Ultimately I think the paper got better with this rebuttal and deserves the positive leaning score. I have added a note in the review that the questions have been addressed and updated my confidence score +1.
Thank you for your helpful and detailed feedback and for recognising the improvements made to our paper following the rebuttal. We have added the suggested ablation study to the main text as Fig. 2 which now includes all environments and have included an explanation in Section 4.2.
Since you mentioned that the paper has improved and merits a positive score, we were wondering whether there are any remaining concerns that result in the "just positive" rating?
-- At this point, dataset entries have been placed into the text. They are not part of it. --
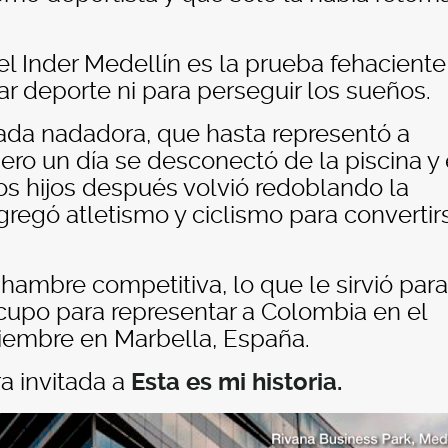
l Inder Medellín es la prueba fehaciente
ar deporte ni para perseguir los sueños.
da nadadora, que hasta representó a
ro un día se desconectó de la piscina y 
os hijos después volvió redoblando la
gregó atletismo y ciclismo para convertir
ambre competitiva, lo que le sirvió para
cupo para representar a Colombia en el
viembre en Marbella, España.
a invitada a
Esta es mi historia.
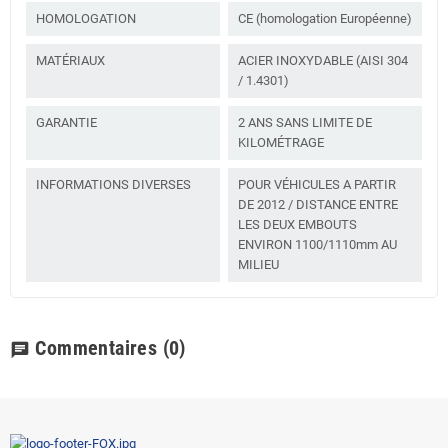
HOMOLOGATION
CE (homologation Européenne)
MATÉRIAUX
ACIER INOXYDABLE (AISI 304
/ 1.4301)
GARANTIE
2 ANS SANS LIMITE DE
KILOMÉTRAGE
INFORMATIONS DIVERSES
POUR VÉHICULES A PARTIR
DE 2012 / DISTANCE ENTRE
LES DEUX EMBOUTS
ENVIRON 1100/1110mm AU
MILIEU
Commentaires
(0)
chat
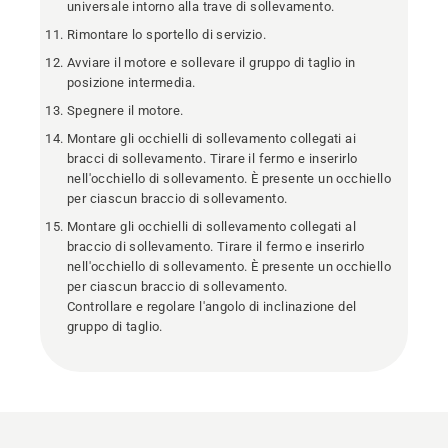
universale intorno alla trave di sollevamento.
Rimontare lo sportello di servizio.
Avviare il motore e sollevare il gruppo di taglio in
posizione intermedia.
Spegnere il motore.
Montare gli occhielli di sollevamento collegati ai
bracci di sollevamento. Tirare il fermo e inserirlo
nell'occhiello di sollevamento. È presente un occhiello
per ciascun braccio di sollevamento.
Montare gli occhielli di sollevamento collegati al
braccio di sollevamento. Tirare il fermo e inserirlo
nell'occhiello di sollevamento. È presente un occhiello
per ciascun braccio di sollevamento.
Controllare e regolare l'angolo di inclinazione del
gruppo di taglio.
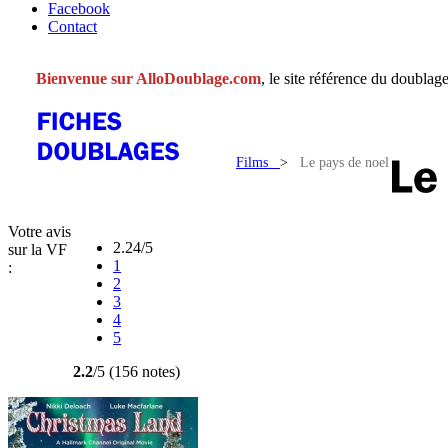
Facebook
Contact
Bienvenue sur AlloDoublage.com
, le site référence du doublage
Films
>
Le pays de noel
Votre avis
2.24/5
sur la VF
1
:
2
3
4
5
2.2
/5 (156 notes)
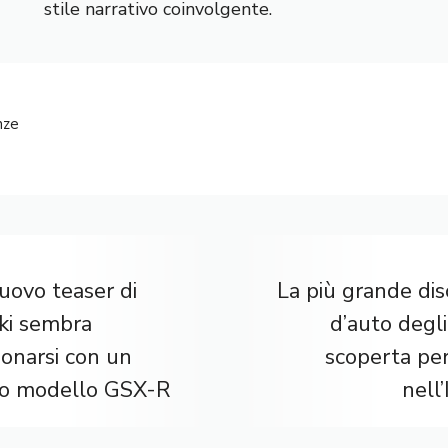
stile narrativo coinvolgente.
nze
uovo teaser di
La più grande dis
ki sembra
d’auto degl
ionarsi con un
scoperta per
o modello GSX-R
nell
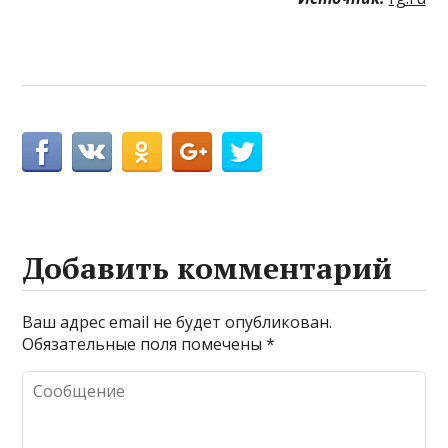
Добавить комментарий
Ваш адрес email не будет опубликован.
Обязательные поля помечены
*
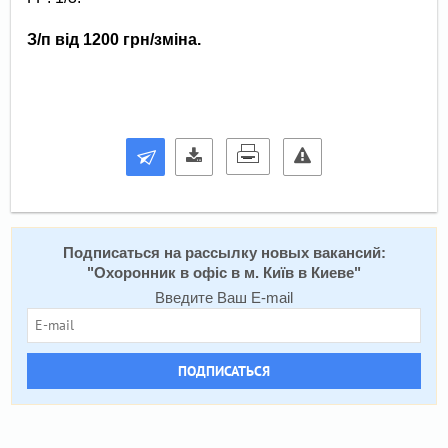
З/п від 1200 грн/зміна.
Подписаться на расcылку новых вакансий:
"
Охоронник в офіс в м. Київ в Киеве
"
Введите Ваш E-mail
ПОДПИСАТЬСЯ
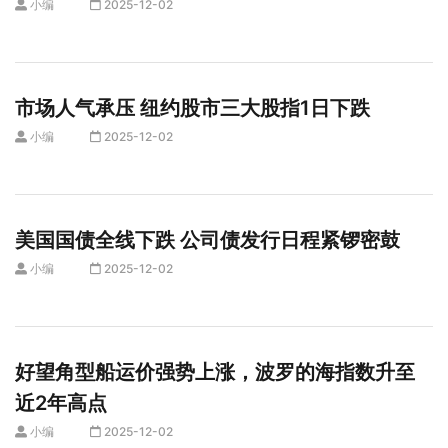
小编
2025-12-02
市场人气承压 纽约股市三大股指1日下跌
小编
2025-12-02
美国国债全线下跌 公司债发行日程紧锣密鼓
小编
2025-12-02
好望角型船运价强势上涨，波罗的海指数升至
近2年高点
小编
2025-12-02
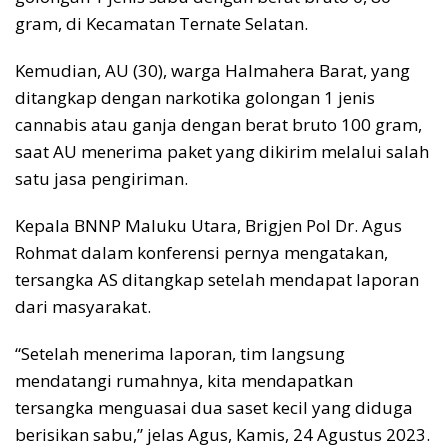
gram, di Kecamatan Ternate Selatan.
Kemudian, AU (30), warga Halmahera Barat, yang
ditangkap dengan narkotika golongan 1 jenis
cannabis atau ganja dengan berat bruto 100 gram,
saat AU menerima paket yang dikirim melalui salah
satu jasa pengiriman.
Kepala BNNP Maluku Utara, Brigjen Pol Dr. Agus
Rohmat dalam konferensi pernya mengatakan,
tersangka AS ditangkap setelah mendapat laporan
dari masyarakat.
“Setelah menerima laporan, tim langsung
mendatangi rumahnya, kita mendapatkan
tersangka menguasai dua saset kecil yang diduga
berisikan sabu,” jelas Agus, Kamis, 24 Agustus 2023.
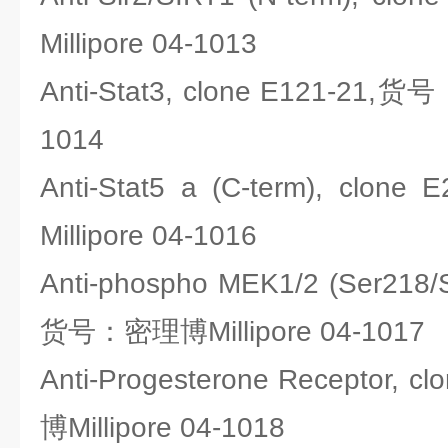
Millipore 04-1013
Anti-Stat3, clone E121-21,货
1014
Anti-Stat5 a (C-term), c
Millipore 04-1016
Anti-phospho MEK1/2 (Ser218/S
货号：密理博Millipore 04-1017
Anti-Progesterone Receptor
博Millipore 04-1018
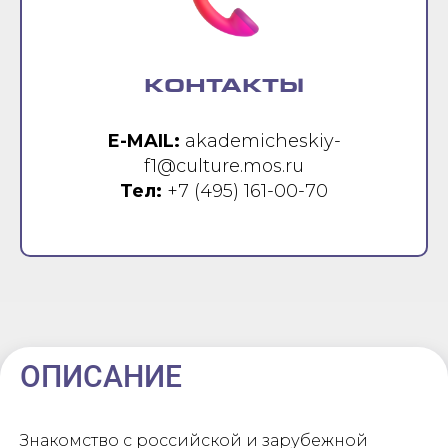
КОНТАКТЫ
E-MAIL:
akademicheskiy-
f1@culture.mos.ru
Тел:
+7 (495) 161-00-70
ОПИСАНИЕ
Знакомство с российской и зарубежной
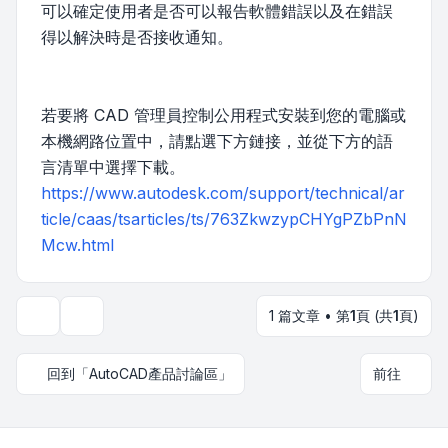
可以確定使用者是否可以報告軟體錯誤以及在錯誤
得以解決時是否接收通知。
若要將 CAD 管理員控制公用程式安裝到您的電腦或
本機網路位置中，請點選下方鏈接，並從下方的語
言清單中選擇下載。
https://www.autodesk.com/support/technical/ar
ticle/caas/tsarticles/ts/763ZkwzypCHYgPZbPnN
Mcw.html
1 篇文章 • 第
1
頁 (共
1
頁)
主題工具
回到「AutoCAD產品討論區」
前往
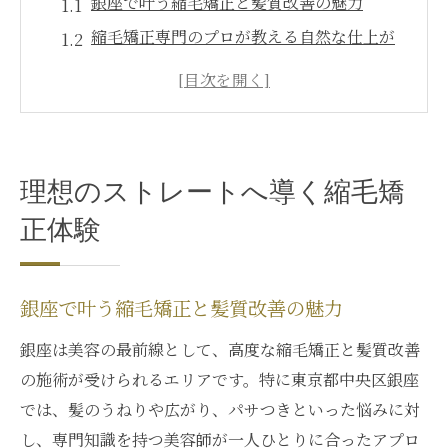
銀座で叶う縮毛矯正と髪質改善の魅力
縮毛矯正専門のプロが教える自然な仕上が
り
縮毛矯正が上手いサロンの選び方のポイン
ト
縮毛矯正メンズも満足できる銀座の実力派
理想のストレートへ導く縮毛矯
縮毛矯正と髪質改善のおすすめ最新技術
正体験
髪質改善も叶える縮毛矯正の新常識
髪質改善と縮毛矯正の違いと相乗効果を解
説
銀座で叶う縮毛矯正と髪質改善の魅力
銀座で話題の髪質改善ストレートの特徴と
銀座は美容の最前線として、高度な縮毛矯正と髪質改善
は
の施術が受けられるエリアです。特に東京都中央区銀座
縮毛矯正sinsなど最新技術のメリットを検
では、髪のうねりや広がり、パサつきといった悩みに対
証
し、専門知識を持つ美容師が一人ひとりに合ったアプロ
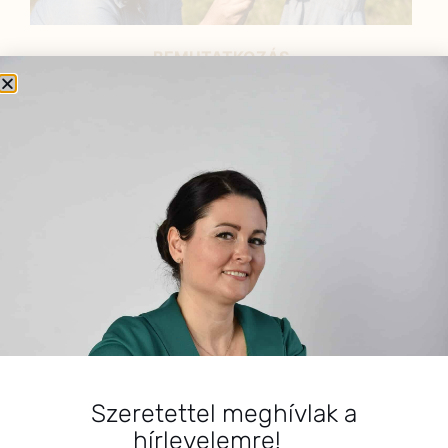
BEMUTATKOZÁS
Sziasztok! Szarvas Niki vagyok, a HerbClinic alapítója,
egészségügyi biomérnök, fitoterapeuta és édesanya.
Küldetésem a gyógynövények hatékony
alkalmazásának oktatása, a gyermekek, a nők és a
férfiak egészségének megőrzése és helyreállítása.
HÍRLEVÉL
HÍRLEVÉL FELIRATKOZÁS
*
E-mail cím
Szeretettel meghívlak a
hírlevelemre!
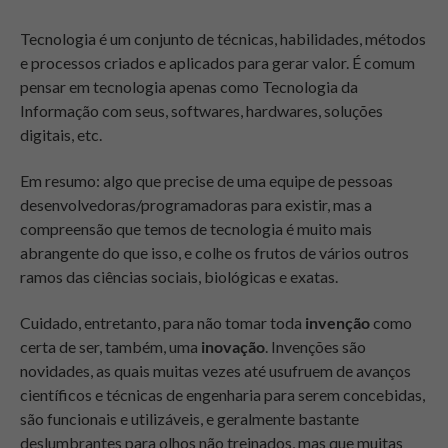
Tecnologia é um conjunto de técnicas, habilidades, métodos
e processos criados e aplicados para gerar valor. É comum
pensar em tecnologia apenas como Tecnologia da
Informação com seus, softwares, hardwares, soluções
digitais, etc.
Em resumo: algo que precise de uma equipe de pessoas
desenvolvedoras/programadoras para existir, mas a
compreensão que temos de tecnologia é muito mais
abrangente do que isso, e colhe os frutos de vários outros
ramos das ciências sociais, biológicas e exatas.
Cuidado, entretanto, para não tomar toda
invenção
como
certa de ser, também, uma
inovação
. Invenções são
novidades, as quais muitas vezes até usufruem de avanços
científicos e técnicas de engenharia para serem concebidas,
são funcionais e utilizáveis, e geralmente bastante
deslumbrantes para olhos não treinados, mas que muitas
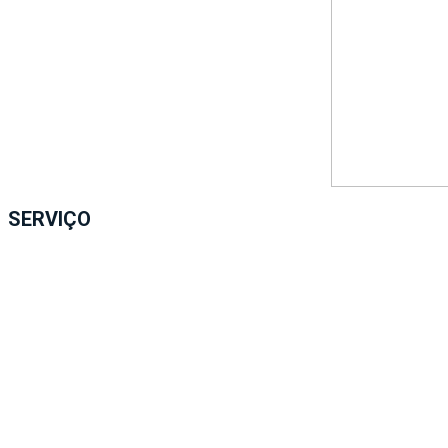
SERVIÇO
Mariana Nolasco – Turnê Quero Te Contar
Data:
19.09 (sexta-feira)
Horário:
Abertura da Casa:
19h30
Show:
21h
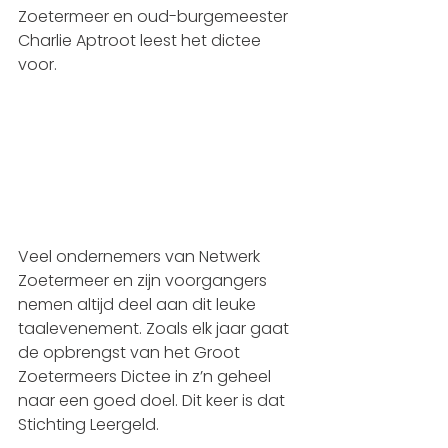
Zoetermeer en oud-burgemeester 
Charlie Aptroot leest het dictee 
voor.
Veel ondernemers van Netwerk 
Zoetermeer en zijn voorgangers 
nemen altijd deel aan dit leuke 
taalevenement. Zoals elk jaar gaat 
de opbrengst van het Groot 
Zoetermeers Dictee in z’n geheel 
naar een goed doel. Dit keer is dat 
Stichting Leergeld.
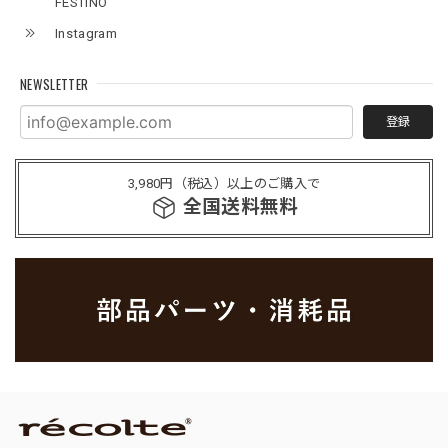
FESTINO
Instagram
NEWSLETTER
登録
3,980円（税込）以上のご購入で
全国送料無料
If there are any additional areas that need clarification or improvement, we are happy to address or discuss them.
Best regards, the authors
We completely agree that open sourcing the code would be a great contribution to the quantum simulation community. We will publicise our code with detailed documentation on GitHub once the anonymous review process is completed.
If the reviewer thinks this would be helpful, we can also share code examples anonymously here.
The paper considers a class of optimal quantum control problem, and the authors propose to solve this problem via reinforcement learning (RL) method. A reward shaping approach is proposed to handle the physical constraints of the problem. For experiments, the paper considers three quantum control problems that can be viewed as RL under the bandit setting or an episodic setting (with horizon 4).
The main issue of this paper is 2-fold.
First, several reviewers have pointed out that the paper is full of jargons and is hard to read. As the AC is not in the area of quantum computing, the AC is very careful on this complaint. We carefully check the background of the reviewers and find all of them having relevant publications in the quantum area. And we confirm that this complaint is not because the reviewers are in irrelevant areas. The AC has also searched several past ICLR publications about quantum topics. We do find the past accepted papers much easier to read and they all incorporate limited physics jargons.
Second, in terms of reinforcement learning, the contribution of the paper is limited. This is because, if we remove the physics background, a bandit or an episodic MDP with horizon 4 is not a challenging task in RL. Moreover, the constraint is simply handled by reward shaping, which is also quite common. The paper primarily adapts existing RL techniques to specific quantum control problems and hence lacks enough novelty.
Therefore, the AC decides to reject this paper.
审稿人讨论附加意见
Most of the concerns from the reviewers are relatively minor. But there are two key issues that are not well-addressed.
First, the paper has too much jargons. The is pointed out by several reviewers. Despite the effort of the authors, we do not think their changes successfully resolve this issue. The paper is still full of physics jargons that are hard to understand by the ICLR audiences.
Second, the contribution of in terms of RL methodology is not good enough (see meta-review). This is also pointed out by several reviewers and has not been fixed by the authors during the rebuttal.